Prove (1+tan²θ)/(1+cot²θ) = tan²θ:
= sec²θ/cosec²θ = sin²θ/cos²θ = tan²θ ■

sin(A+B)=1, cos(A−B)=√3/2 → find A, B:
A+B=90°, A−B=30° → A=60°, B=30°

⚠️ Common Mistakes to Avoid

sin²θ ≠ sin(θ²) — sin²θ means (sin θ)² i.e. square of sine value

sin(A+B) ≠ sin A + sin B — trig functions are NOT linear!

√(sin²θ + cos²θ) ≠ sin θ + cos θ — √1 = 1, not sin θ + cos θ

tan 90° is undefined, not infinity — division by zero is not defined

1/sin θ = cosec θ, NOT sin⁻¹θ (that's inverse sine — different concept)

🔢 Common Pythagorean Triplets

O	A	H	If tan θ = O/A
3	4	5	sin=3/5, cos=4/5
5	12	13	sin=5/13, cos=12/13
8	15	17	sin=8/17, cos=15/17
7	24	25	sin=7/25, cos=24/25

Multiples also work: 6-8-10, 9-12-15, 10-24-26, etc.

🧠 Memory Tricks & Mnemonics

sin Table: "√0, √1, √2, √3, √4 — all over 2"
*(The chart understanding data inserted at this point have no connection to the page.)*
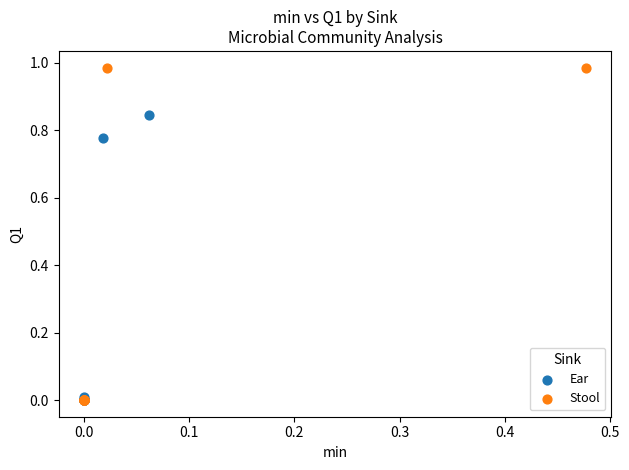

Which series reaches the maximum Y coordinate?

Stool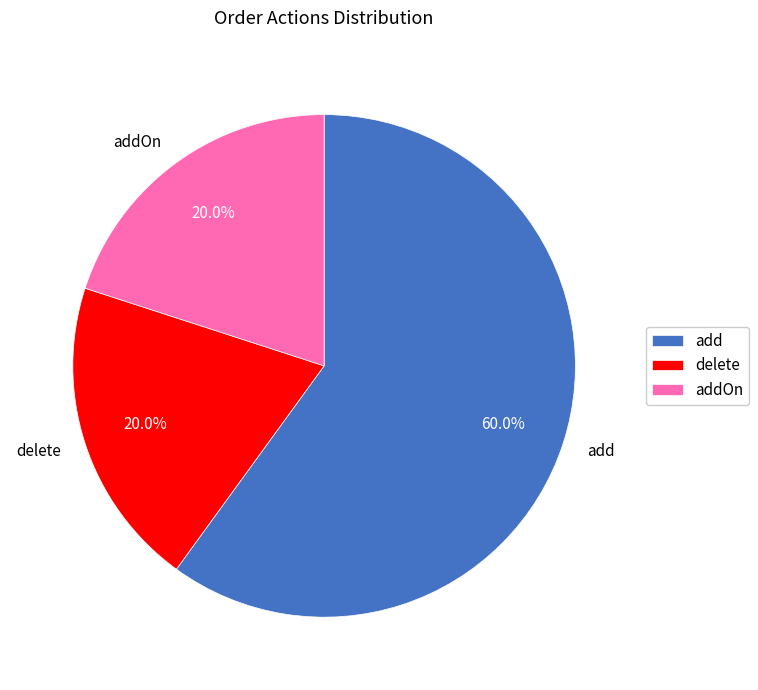

What is the ratio of the value at addOn to the value at add?

0.3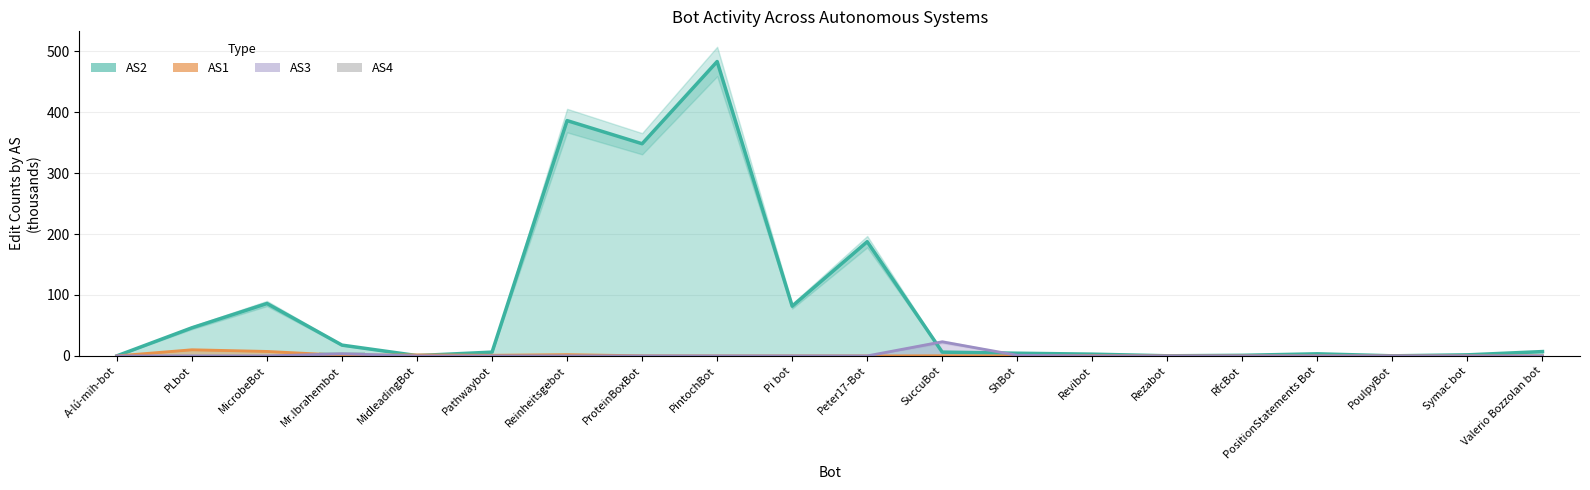

Does the chart contain any negative values?

No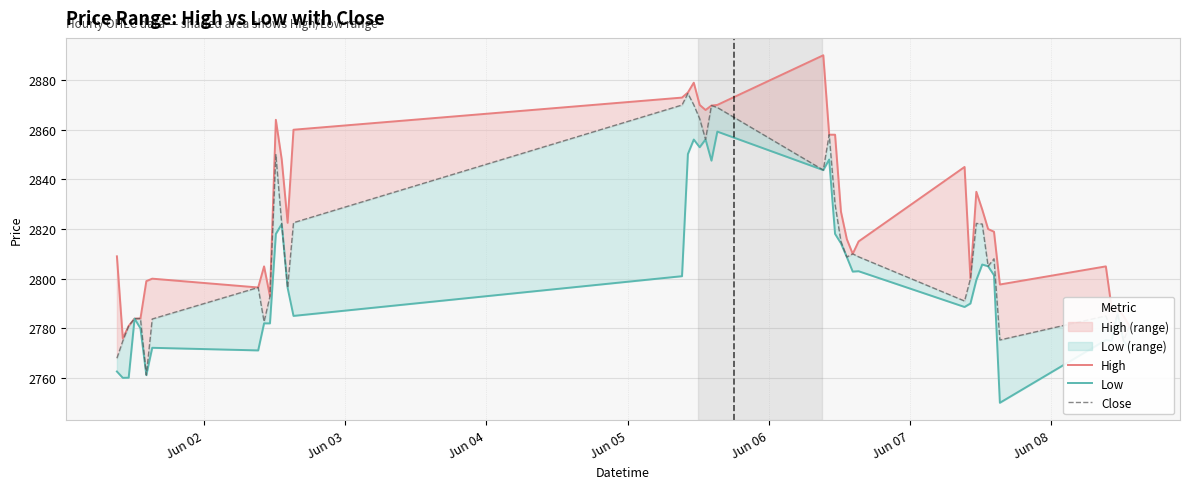

What is the difference between the maximum and second lowest values in the High series?

109.1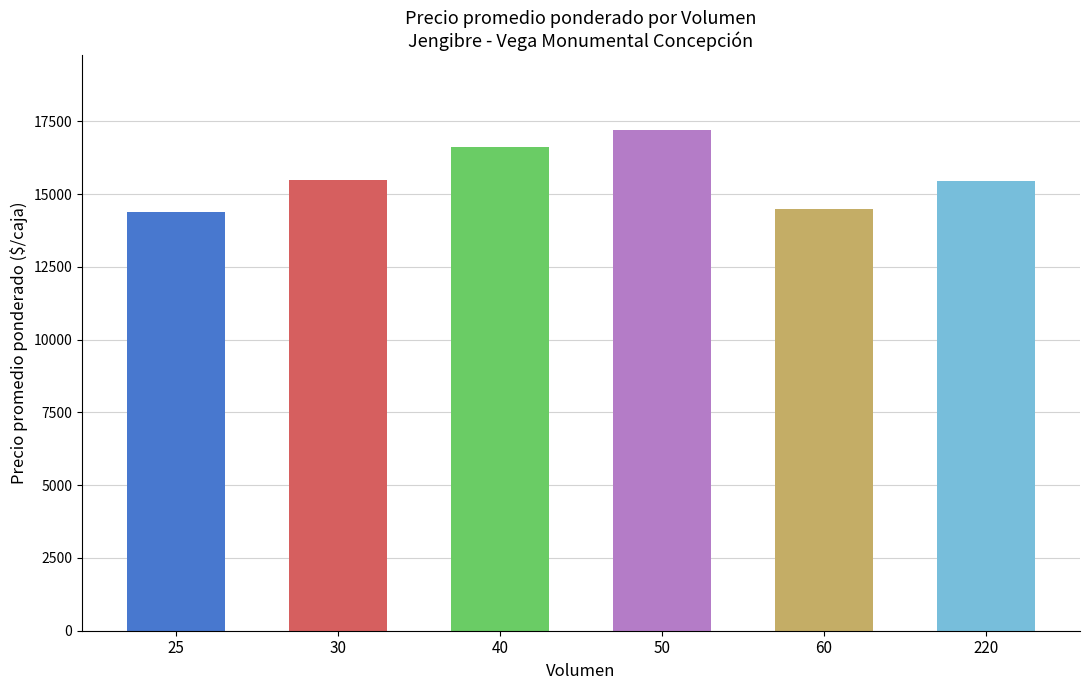

Where is the data nearest to the value 15800?

30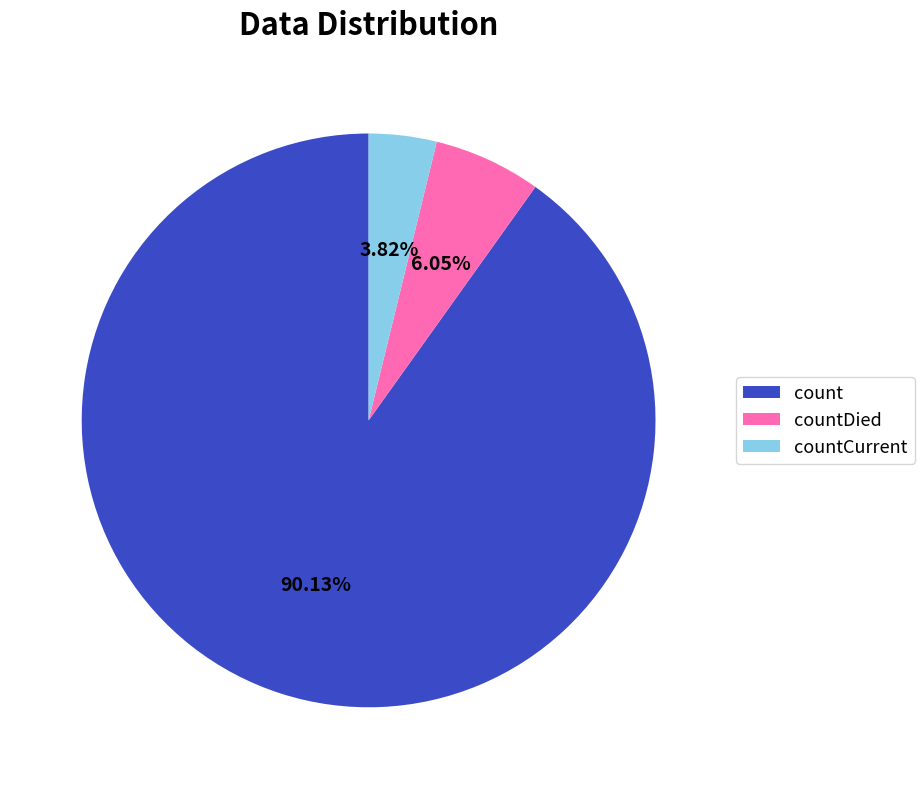

True or false: count accounts for 81% of the total.

False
sin 0°=√0/2=0, sin 30°=√1/2=1/2, sin 45°=√2/2=1/√2, sin 60°=√3/2, sin 90°=√4/2=1

cos = sin in Reverse

cos 0°=1, cos 30°=√3/2, cos 45°=1/√2, cos 60°=1/2, cos 90°=0 — exactly reversed!

"co-" means "complement"

co-sine = complement's sine. co-tangent = complement's tangent. co-secant = complement's secant.

Indian Mnemonic: "Pandit Badri Prasad Har Har Bole"

sin=P/H, cos=B/H, tan=P/B (P=perpendicular, B=base, H=hypotenuse)

Identity Derivation: "Divide by cos² → Identity ②, Divide by sin² → Identity ③"

Both come from sin²θ+cos²θ=1. One master identity gives you all three!

As θ increases (0°→90°): sin ↑, cos ↓, tan ↑

Use this to quick-check your answers. If sin 60° < sin 30° in your answer, something is wrong.